The $68.4 million government investment build-up has already facilitated the following developments in agricultural traceability:
The formation of the Agricultural Traceability Alliance, a union of partners interested in national agricultural traceability, will help Australia exceed the $100 billion farmgate output by 2030 by providing national leadership on traceability initiatives. The Alliance will also foster strong industry and cross-jurisdictional collaboration, create foundations for successful traceability initiatives, and translate policy to practice across agricultural supply chains.
Development of a virtual National Agricultural Traceability Hub for analysing consumer trends, developing national data standards, and leveraging new technologies. Through the Hub, stakeholders such as industry groups, governments, and research bodies will stay connected and aligned to drive successful traceability initiatives across all supply chains.
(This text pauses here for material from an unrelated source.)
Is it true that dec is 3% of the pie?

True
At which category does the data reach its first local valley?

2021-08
Grants to promote the development and uptake of new technology and systems to reduce the cost of regulatory compliance and traceability. Successful grants have incorporated solutions that embed technology into agricultural supply chains, such as technologies that digitise information flow.
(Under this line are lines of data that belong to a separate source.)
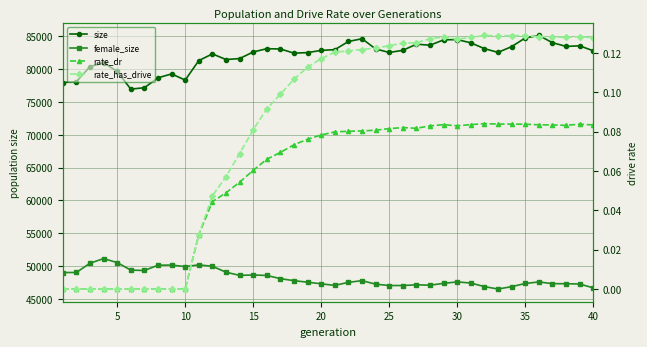

True or false: female_size has more than 2 points higher than both neighbors.

True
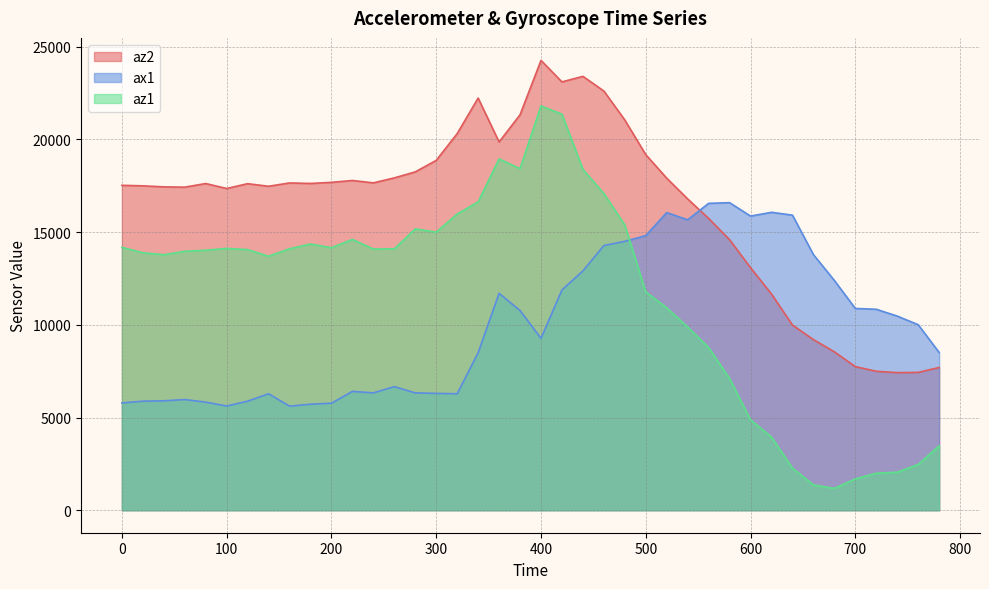

Reading right to left, transcribe all the data shown in this chart.

az2: 7696	7432	7420	7492	7744	8540	9200	9984	11656	13076	14584	15732	16784	17904	19172	21040	22604	23396	23096	24256	21324	19856	22224	20308	18864	18244	17920	17652	17780	17680	17620	17648	17468	17608	17348	17616	17420	17436	17492	17520
ax1: 8508	10004	10468	10836	10880	12388	13784	15912	16064	15860	16584	16548	15660	16048	14808	14500	14272	12904	11880	9268	10768	11696	8492	6280	6300	6328	6664	6328	6408	5772	5716	5612	6280	5880	5620	5828	5968	5900	5880	5788
az1: 3476	2464	2052	1996	1688	1176	1368	2272	3948	4872	7104	8772	9880	10916	11776	15380	17080	18380	21356	21800	18416	18944	16624	15972	14996	15168	14096	14084	14604	14156	14356	14100	13696	14052	14116	14020	13964	13776	13884	14176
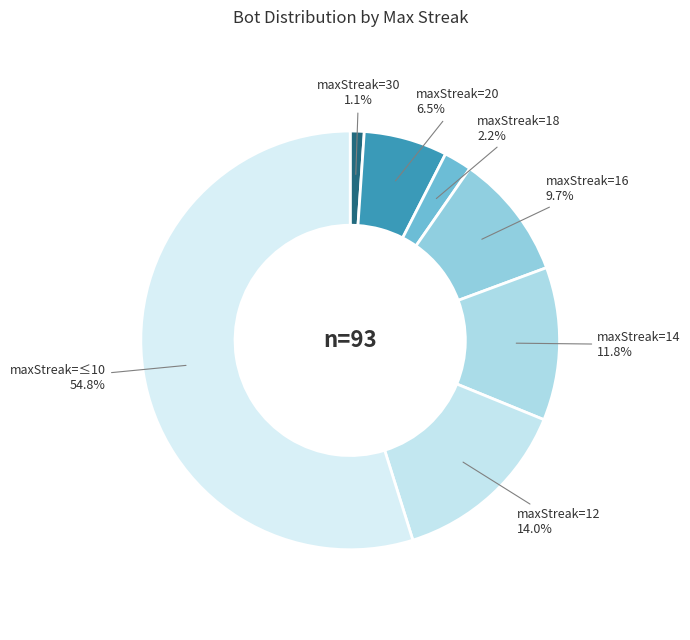

Between maxStreak=18 and maxStreak=12, which is larger?

maxStreak=12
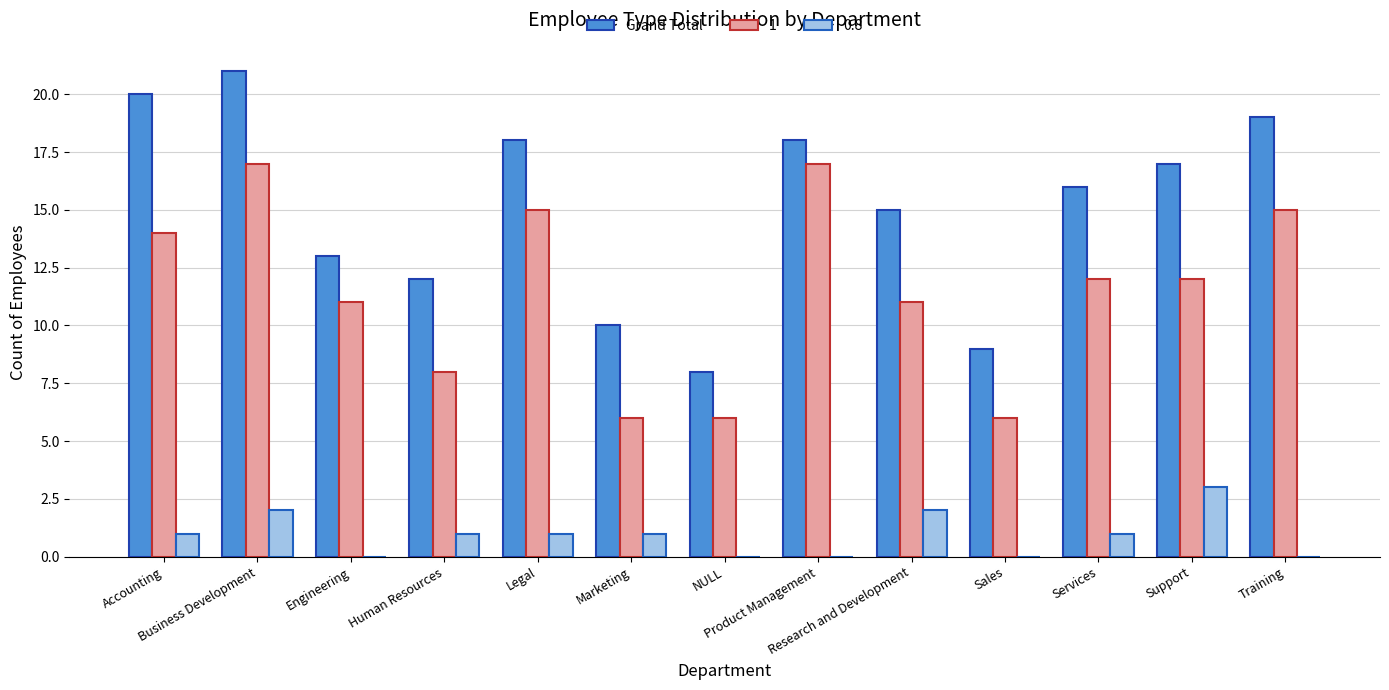

Which series has the largest total across all categories?

Grand Total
A National traceability Summit was held in April 2022, where stakeholders shared ideas on improving traceability. The National Traceability Summit identified several challenges that technology could help solve. Two of these included:
There is still a data gap regarding traceability across supply chains. A growing number of consumers are interested in learning about the food they eat and how it is produced. Technology that allows transparency and information sharing across supply chains can reduce data traceability issues. As an exporter, you may need to share information with various document-approving authorities and supply chain parties such as warehouses, shipping lines, and banks. You can easily share information using export software that allows faster distribution of the information with stakeholders.
Traceability regulation should be easy to comply with, thereby saving the cost of traceability requirements, such as information sharing and audit requirements. The use of technology can make it easier for producers to generate, capture, and transfer traceability information. At the same time, exporters can meet importing countries’ requirements and react fast to trade restrictions. Businesses could save $225-325 million annually when harmonising traceability frameworks and regulatory technology. Such harmony would also help reduce the costs of biosecurity incursions by between $15 million and $17 million over ten years.
When exporting products, you need proper traceability systems to check product safety, quality, and authenticity and ensure you meet market access requirements for importing countries. Traceability systems should especially be effective when dealing with the export of high-risk, high-value products such as dairy, meat, agribusiness and grains, and horticulture.
Ever-evolving technology is increasing expectations for supply chains to provide complete, accurate, and timely information. Export Management Software that includes Export documentation software capabilities can help you easily manage your export compliance and documentation and avoid data integrity issues, human error, loss of time, and extra costs; thereby increasing your profits. Savings made by using export management software and technology for traceability can help you invest in the growth of your export business and increase your international reach.